コアCPIを押し上げてきたエネルギー価格の上昇率は、2年7ヵ月ぶりのマイナスとなった。原油価格(ドバイ)は、サウジアラビアの石油施設への攻撃を受け、一時1バレル=50ドル台後半から60ドル台後半へと急上昇したが、その後、9月末までに産油量が攻撃前の水準まで戻るとの見通しが示されたことなどから60ドル台前半まで下落している。エネルギー価格の下落幅は年末にかけて拡大する公算が大きい。

外食、食料品を中心に原材料費、物流費、人件費などのコスト増を価格転嫁する動きは継続しており、物価の基調がここにきて弱まっているわけではないが、エネルギー価格下落の影響を打ち消すほどの強さはない。9月のコアCPI上昇率は0.3%程度まで鈍化する可能性が高い。

また、10月の消費税率引き上げによる影響は前回増税時に比べれば小さいものの、個人消費が一定程度減少し、需給面からの物価上昇圧力が弱まることは避けられないだろう。

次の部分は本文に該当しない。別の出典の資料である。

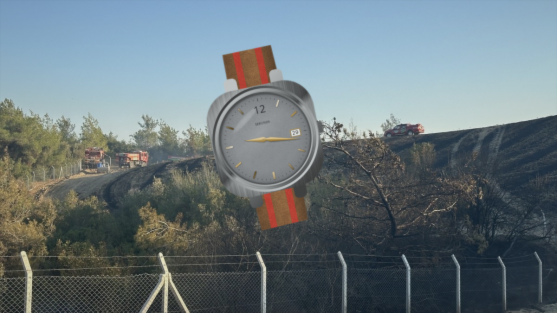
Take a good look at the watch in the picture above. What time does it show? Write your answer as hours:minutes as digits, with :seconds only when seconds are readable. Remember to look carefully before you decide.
9:17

10月以降のコアCPI上昇率は、消費税率引き上げによって1%ポイント程度押し上げられる(ただし、電気代、ガス代、通信料(固定電話、携帯電話)などは新税率の適用が11月以降となる)一方、幼児教育無償化によって▲0.6%ポイント程度押し下げられる。これらの制度変更要因も含めたコアCPI上昇率は10月以降も1%を下回る水準で推移することが予想される。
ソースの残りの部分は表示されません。